Set exercise
Please reproduce the listing below word for word, omitting the pictures.

[Start Record extracts]

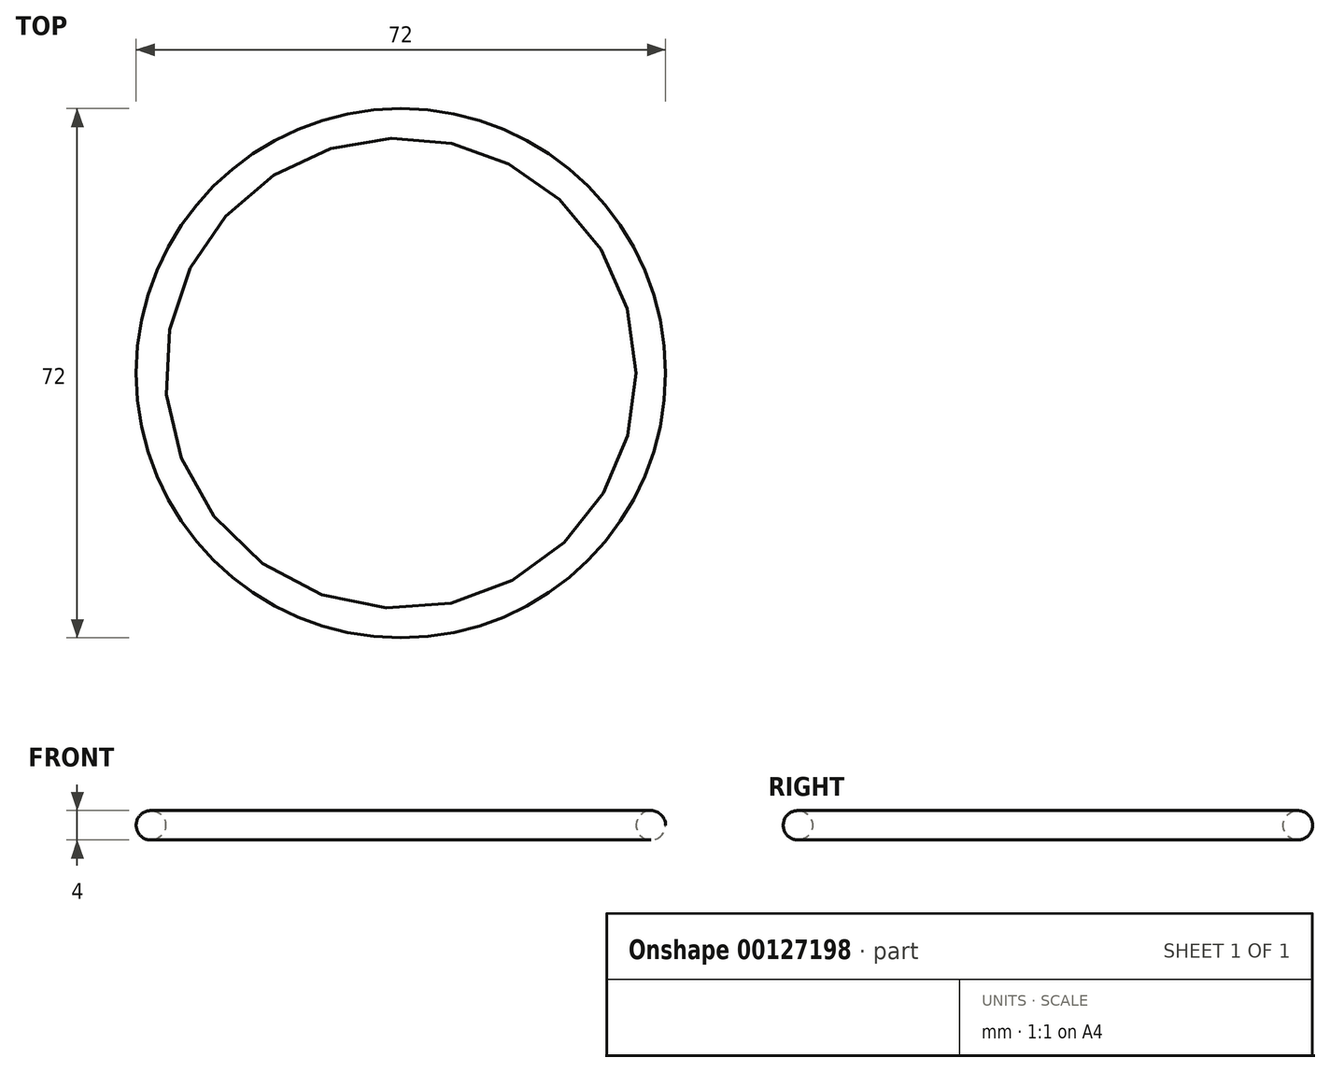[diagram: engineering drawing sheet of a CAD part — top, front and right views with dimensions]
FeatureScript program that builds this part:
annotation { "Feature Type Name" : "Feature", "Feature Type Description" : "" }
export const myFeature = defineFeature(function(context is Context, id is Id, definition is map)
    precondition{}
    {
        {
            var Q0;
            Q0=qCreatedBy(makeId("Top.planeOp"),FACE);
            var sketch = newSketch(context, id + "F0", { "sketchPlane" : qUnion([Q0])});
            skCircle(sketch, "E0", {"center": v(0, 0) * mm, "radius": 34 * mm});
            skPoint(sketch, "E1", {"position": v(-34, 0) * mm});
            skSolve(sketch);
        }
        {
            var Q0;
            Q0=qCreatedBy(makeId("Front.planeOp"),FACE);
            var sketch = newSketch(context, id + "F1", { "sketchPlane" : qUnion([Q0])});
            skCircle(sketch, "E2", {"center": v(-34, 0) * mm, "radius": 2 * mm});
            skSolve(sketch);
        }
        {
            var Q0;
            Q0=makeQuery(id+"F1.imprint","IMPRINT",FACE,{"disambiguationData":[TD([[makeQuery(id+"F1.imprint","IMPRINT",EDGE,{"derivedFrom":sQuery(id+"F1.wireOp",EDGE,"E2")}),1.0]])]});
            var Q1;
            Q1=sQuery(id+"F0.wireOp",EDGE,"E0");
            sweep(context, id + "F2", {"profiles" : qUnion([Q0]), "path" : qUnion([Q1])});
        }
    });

[End Record extracts]

Result for this exercise
[diagram: engineering drawing sheet of a CAD part — top, front and right views with dimensions]
FeatureScript program that builds this part:
annotation { "Feature Type Name" : "Feature", "Feature Type Description" : "" }
export const myFeature = defineFeature(function(context is Context, id is Id, definition is map)
    precondition{}
    {
        {
            var Q0;
            Q0=qCreatedBy(makeId("Top.planeOp"),FACE);
            var sketch = newSketch(context, id + "F0", { "sketchPlane" : qUnion([Q0])});
            skCircle(sketch, "E0", {"center": v(0, 0) * mm, "radius": 34 * mm});
            skPoint(sketch, "E1", {"position": v(-34, 0) * mm});
            skSolve(sketch);
        }
        {
            var Q0;
            Q0=qCreatedBy(makeId("Front.planeOp"),FACE);
            var sketch = newSketch(context, id + "F1", { "sketchPlane" : qUnion([Q0])});
            skCircle(sketch, "E2", {"center": v(-34, 0) * mm, "radius": 2 * mm});
            skSolve(sketch);
        }
        {
            var Q0;
            Q0=makeQuery(id+"F1.imprint","IMPRINT",FACE,{"disambiguationData":[TD([[makeQuery(id+"F1.imprint","IMPRINT",EDGE,{"derivedFrom":sQuery(id+"F1.wireOp",EDGE,"E2")}),1.0]])]});
            var Q1;
            Q1=sQuery(id+"F0.wireOp",EDGE,"E0");
            sweep(context, id + "F2", {"profiles" : qUnion([Q0]), "path" : qUnion([Q1])});
        }
    });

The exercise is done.